Mind the gap: Distinguishing disc substructures and their impact on the inner disc composition

Abstract: Improved observational technologies have enabled the resolution of substructures and the measurement of chemical abundances in discs. Understanding the chemical composition of the inner disc allows us to infer the building blocks available for planet formation. Recently, the depletion of water in the inner disc has been suggested to be linked to the presence of substructures, such as gaps and rings, further out. We investigate this hypothesis further by running 1D semi-analytical models of a disc with a gap to understand the combined effects of disc viscosity, gap depth, gap location, and gap formation timescales on the inner disc composition. Our results show that for a specific value of disc viscosity, the simulation outcome can be classified into three regimes: shallow gap, "traffic jam", and deep gap. While deep gaps may already be distinguishable with moderate-resolution techniques, it is still challenging to resolve shallow gaps with the current capabilities. On the other hand, discs with traffic jams have a higher chance of being resolved when observed with a high resolution, but they may appear as an intensity enhancement or even featureless when observed with moderate to low angular resolution.
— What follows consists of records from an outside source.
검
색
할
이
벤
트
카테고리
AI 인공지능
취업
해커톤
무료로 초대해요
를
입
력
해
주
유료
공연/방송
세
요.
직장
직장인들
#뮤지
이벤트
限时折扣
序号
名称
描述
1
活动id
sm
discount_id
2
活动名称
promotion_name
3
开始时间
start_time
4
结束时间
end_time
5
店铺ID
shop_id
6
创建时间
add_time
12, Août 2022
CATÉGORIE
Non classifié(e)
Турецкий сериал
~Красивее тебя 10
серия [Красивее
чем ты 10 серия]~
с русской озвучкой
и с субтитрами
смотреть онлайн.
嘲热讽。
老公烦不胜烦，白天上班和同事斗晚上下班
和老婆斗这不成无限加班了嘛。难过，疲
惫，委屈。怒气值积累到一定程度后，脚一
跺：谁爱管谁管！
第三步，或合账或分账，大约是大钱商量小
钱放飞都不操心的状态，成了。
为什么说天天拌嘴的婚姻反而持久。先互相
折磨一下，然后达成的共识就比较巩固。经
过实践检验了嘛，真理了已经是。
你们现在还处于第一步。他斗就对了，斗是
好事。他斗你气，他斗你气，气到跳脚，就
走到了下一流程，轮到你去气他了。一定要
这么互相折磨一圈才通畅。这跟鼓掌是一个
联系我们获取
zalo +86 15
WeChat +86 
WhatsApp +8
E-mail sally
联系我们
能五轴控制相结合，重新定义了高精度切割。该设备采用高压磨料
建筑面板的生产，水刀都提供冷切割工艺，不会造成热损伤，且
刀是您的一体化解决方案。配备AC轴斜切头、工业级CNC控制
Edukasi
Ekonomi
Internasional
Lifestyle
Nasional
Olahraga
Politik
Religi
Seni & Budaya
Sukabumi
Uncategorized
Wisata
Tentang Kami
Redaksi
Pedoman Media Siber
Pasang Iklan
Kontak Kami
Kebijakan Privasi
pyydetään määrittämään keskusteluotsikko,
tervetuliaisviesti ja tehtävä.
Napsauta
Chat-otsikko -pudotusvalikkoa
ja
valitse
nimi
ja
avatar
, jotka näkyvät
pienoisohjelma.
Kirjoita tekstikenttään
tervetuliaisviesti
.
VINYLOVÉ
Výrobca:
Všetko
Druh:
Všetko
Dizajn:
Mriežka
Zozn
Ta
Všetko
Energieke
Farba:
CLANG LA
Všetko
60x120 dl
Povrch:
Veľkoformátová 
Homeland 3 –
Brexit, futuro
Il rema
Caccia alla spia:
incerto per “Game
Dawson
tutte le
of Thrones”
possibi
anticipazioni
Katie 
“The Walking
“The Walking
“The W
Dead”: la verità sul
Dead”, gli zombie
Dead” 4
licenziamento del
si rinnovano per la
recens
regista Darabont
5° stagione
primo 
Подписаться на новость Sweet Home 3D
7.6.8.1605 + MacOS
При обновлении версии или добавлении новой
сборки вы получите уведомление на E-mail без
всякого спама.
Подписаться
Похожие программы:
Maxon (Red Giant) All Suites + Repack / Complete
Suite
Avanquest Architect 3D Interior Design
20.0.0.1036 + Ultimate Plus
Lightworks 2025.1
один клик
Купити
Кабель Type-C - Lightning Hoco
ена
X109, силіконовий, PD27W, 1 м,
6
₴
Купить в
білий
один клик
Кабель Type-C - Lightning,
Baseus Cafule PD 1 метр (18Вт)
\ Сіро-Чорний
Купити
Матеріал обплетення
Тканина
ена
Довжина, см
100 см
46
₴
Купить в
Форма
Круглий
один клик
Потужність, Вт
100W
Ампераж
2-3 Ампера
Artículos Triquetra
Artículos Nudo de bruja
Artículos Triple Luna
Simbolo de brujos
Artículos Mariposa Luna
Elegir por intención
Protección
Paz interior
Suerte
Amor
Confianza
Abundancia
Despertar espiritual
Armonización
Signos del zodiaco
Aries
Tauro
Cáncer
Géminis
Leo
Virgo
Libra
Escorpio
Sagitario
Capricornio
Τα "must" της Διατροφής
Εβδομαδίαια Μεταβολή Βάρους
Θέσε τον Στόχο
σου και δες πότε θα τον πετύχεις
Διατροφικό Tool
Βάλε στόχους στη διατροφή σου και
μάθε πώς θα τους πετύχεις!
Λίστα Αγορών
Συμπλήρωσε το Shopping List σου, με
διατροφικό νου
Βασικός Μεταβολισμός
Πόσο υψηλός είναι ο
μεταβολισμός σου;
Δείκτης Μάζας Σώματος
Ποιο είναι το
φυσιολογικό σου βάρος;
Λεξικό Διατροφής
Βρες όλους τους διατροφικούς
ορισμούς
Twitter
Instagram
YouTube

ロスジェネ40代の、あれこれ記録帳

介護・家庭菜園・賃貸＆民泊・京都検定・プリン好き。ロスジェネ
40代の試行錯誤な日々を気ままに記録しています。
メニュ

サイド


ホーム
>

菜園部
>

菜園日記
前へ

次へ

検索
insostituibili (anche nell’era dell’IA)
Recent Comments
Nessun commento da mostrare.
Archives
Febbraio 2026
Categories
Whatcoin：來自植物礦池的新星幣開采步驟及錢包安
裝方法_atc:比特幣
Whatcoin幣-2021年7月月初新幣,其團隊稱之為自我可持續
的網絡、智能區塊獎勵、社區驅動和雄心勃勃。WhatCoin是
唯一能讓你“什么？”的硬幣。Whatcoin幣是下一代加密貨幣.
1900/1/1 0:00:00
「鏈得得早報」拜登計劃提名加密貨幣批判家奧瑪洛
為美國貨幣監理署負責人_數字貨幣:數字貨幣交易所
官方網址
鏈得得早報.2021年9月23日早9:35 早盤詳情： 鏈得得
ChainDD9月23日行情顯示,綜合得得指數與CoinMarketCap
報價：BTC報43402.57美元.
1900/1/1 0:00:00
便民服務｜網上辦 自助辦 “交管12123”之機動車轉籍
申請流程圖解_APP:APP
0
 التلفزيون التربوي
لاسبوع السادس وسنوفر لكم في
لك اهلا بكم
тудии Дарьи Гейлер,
In this regard, information on the inner disc composition is useful because it can help to infer the existence of traffic jams or distinguish them from deep gaps: discs with deep gaps are expected to have a low water content and thus high C/O ratio in the inner disc due to the effective blocking of pebbles, while discs with shallow gaps would demonstrate the opposite trend. Furthermore, discs with a traffic jam would have a constant inward flux of water-rich pebbles resulting in a moderate water content and sub-stellar C/O ratios. Finally, we find that the effectiveness of gaps as pebble barriers diminishes quickly when they form late, as most of the pebbles have already drifted inwards.